In a mobile telephone system, the geographic coverage area is divided into cells, which are in the order of 10 km. In the center of each cell is a base station, with which all telephones in its coverage area communicate. The base stations themselves are connected to each other by standard networking means. At each moment of time, the mobile phone is logically within the coverage of one cell and is controlled by the base station of this cell. When a phone physically leaves the cell, its base station notices the weakening of the signal and polls all surrounding stations for how well they can hear that phone's signal. The base station then transfers control of this phone to the cell that receives the strongest signal from it, thus determining the cell to which the mobile phone has moved. After that, the phone is informed about the transition to the maintenance of the new BS, and if a conversation is ongoing at this moment, the phone will be prompted to switch to a new channel (since the same frequency channels are not used in neighboring cells).
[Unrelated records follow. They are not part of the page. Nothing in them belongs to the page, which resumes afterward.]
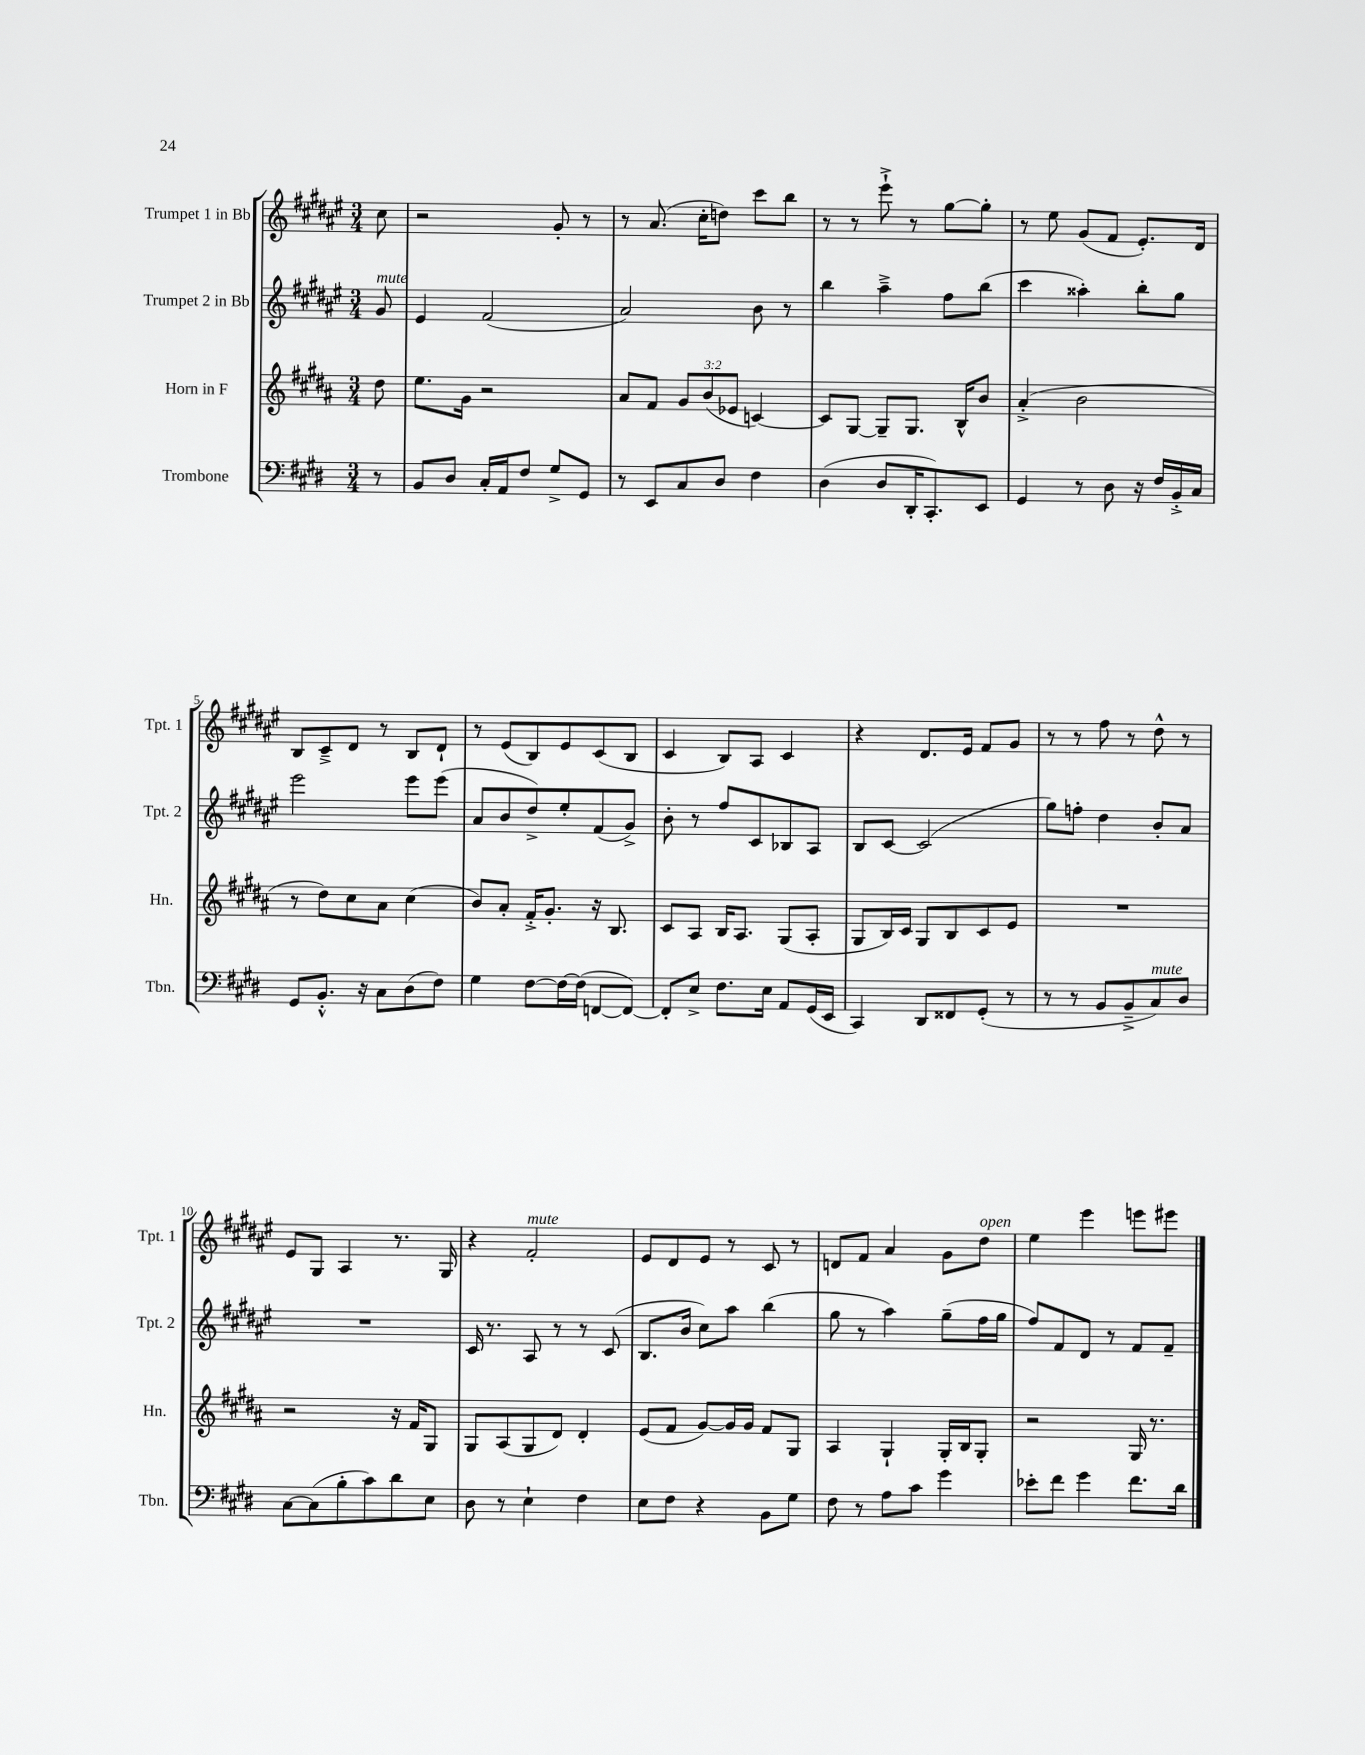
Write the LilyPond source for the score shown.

<<
\new StaffGroup <<
\new Staff = "s0" \with { instrumentName = "Trumpet 1 in Bb" shortInstrumentName = "Tpt. 1" } {
    \clef treble \key fis \major \numericTimeSignature \time 3/4 \partial 8
    cis''8 |
    r2 gis'8-. r8 |
    r8 ais'8.( cis''16-. d''8) cis'''8 b''8 |
    r8 r8 eis'''8-!-> r8 gis''8~ gis''8-. |
    r8 eis''8 gis'8( fis'8 eis'8.-.) dis'16 |
    b8 cis'8---> dis'8 r8 b8 dis'8-! |
    r8 eis'8( b8) eis'8 cis'8( b8 |
    cis'4 b8) ais8 cis'4 |
    r4 dis'8. eis'16 fis'8 gis'8 |
    r8 r8 fis''8 r8 dis''8-^ r8 |
    eis'8 gis8 ais4 r8. gis16 |
    r4 fis'2-.^\markup { \italic "mute" } |
    eis'8 dis'8 eis'8 r8 cis'8 r8 |
    d'8 fis'8 ais'4 gis'8 dis''8^\markup { \italic "open" } |
    eis''4 eis'''4 e'''8 eis'''8 \bar "|." |
}
\new Staff = "s1" \with { instrumentName = "Trumpet 2 in Bb" shortInstrumentName = "Tpt. 2" } {
    \clef treble \key fis \major \numericTimeSignature \time 3/4 \partial 8
    gis'8^\markup { \italic "mute" } |
    eis'4 fis'2( |
    ais'2) b'8 r8 |
    b''4 ais''4---> fis''8 b''8( |
    cis'''4 aisis''4-.) b''8-. gis''8 |
    eis'''2 eis'''8 eis'''8( |
    ais'8 b'8 dis''8->) eis''8-. fis'8( gis'8->) |
    b'8-. r8 fis''8 cis'8 bes8 ais8 |
    b8 cis'8~ cis'2( |
    gis''8) f''8-. dis''4 b'8-. ais'8 |
    R2. |
    cis'16 r8. ais8 r8 r8 cis'8( |
    b8. b'16 cis''8) ais''8 b''4( |
    gis''8 r8 ais''4) gis''8--( fis''16 gis''16 |
    fis''8) fis'8 dis'8 r8 fis'8 fis'8-- \bar "|." |
}
\new Staff = "s2" \with { instrumentName = "Horn in F" shortInstrumentName = "Hn." } {
    \clef treble \key b \major \numericTimeSignature \time 3/4 \override Staff.TupletNumber.text = #tuplet-number::calc-fraction-text \partial 8
    dis''8 |
    e''8. gis'16 r2 |
    ais'8 fis'8 \tuplet 3/2 { gis'8 b'8( ees'8 } c'4~) |
    c'8 gis8~ gis8-- gis8. b16-^ b'8 |
    ais'4-.->( b'2 |
    r8 dis''8) cis''8 ais'8 cis''4( |
    b'8) ais'8-. fis'16-.-> gis'8.-. r16 b8. |
    cis'8 ais8 b16 ais8. gis8( ais8-. |
    gis8 b16) cis'16 gis8 b8 cis'8 e'8 |
    R2. |
    r2 r16 fis'16 gis8 |
    gis8 ais8( gis8 dis'8) dis'4-. |
    e'8( fis'8 gis'8~) gis'16 gis'16 fis'8 gis8 |
    ais4 gis4-! gis16-. b16 gis8-. |
    r2 gis16 r8. \bar "|." |
}
\new Staff = "s3" \with { instrumentName = "Trombone" shortInstrumentName = "Tbn." } {
    \clef bass \key e \major \numericTimeSignature \time 3/4 \partial 8
    r8 |
    b,8 dis8 cis16-. a,16 fis8 gis8-> gis,8 |
    r8 e,8 cis8 dis8 fis4 |
    dis4( dis8 dis,16-. cis,8.-.) e,8 |
    gis,4 r8 dis8 r16 fis16 b,16-.-> cis16 |
    gis,8 b,8.-.-^ r16 cis8 dis8( fis8) |
    gis4 fis8~ fis16~ fis16( f,8~ f,8~) |
    f,8-. e8-> fis8. e16 a,8 gis,16( e,16 |
    cis,4) dis,8 fisis,8 gis,8-.( r8 |
    r8 r8 b,8 b,8---> cis8^\markup { \italic "mute" }) dis8 |
    cis8~ cis8( b8-. cis'8) dis'8 e8 |
    dis8 r8 e4-! fis4 |
    e8 fis8 r4 b,8 gis8 |
    fis8 r8 a8 cis'8 gis'4 |
    ees'8-. fis'8 gis'4 fis'8. dis'16 \bar "|." |
}
>>
>>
This process is called a transfer and takes about 300ms. The assignment of the channel is carried out by the mobile phone switch MTSO, which is the central nerve of the system. Base stations are just radio repeaters. The transfer can be done in two ways. In a soft handover, the phone is taken over by the new base station even before leaving the old one. In this case, even a short-term loss of communication does not occur. The disadvantage of this method is that at the time of the transition from one BS to another, the phone must work simultaneously on two frequencies. Phones of the first and second generation do not know how to do this. In a hard transfer, the old base station cuts off the connection with the phone before the new one takes it under its wing. If the latter cannot establish communication with the telephone for some time (for example, due to the lack of free frequencies, the conversation may end.
Among the data transmission technologies used in cellular networks, GPRS should be highlighted. It works as an add-on to the existing voice system. Some time slots on some frequencies are reserved for packet traffic and IP packets can be transmitted in parallel with voice. Another technology is called EDGE and is a conventional GSM (Global System for Mobile Communications) with an increased number of bits per baud.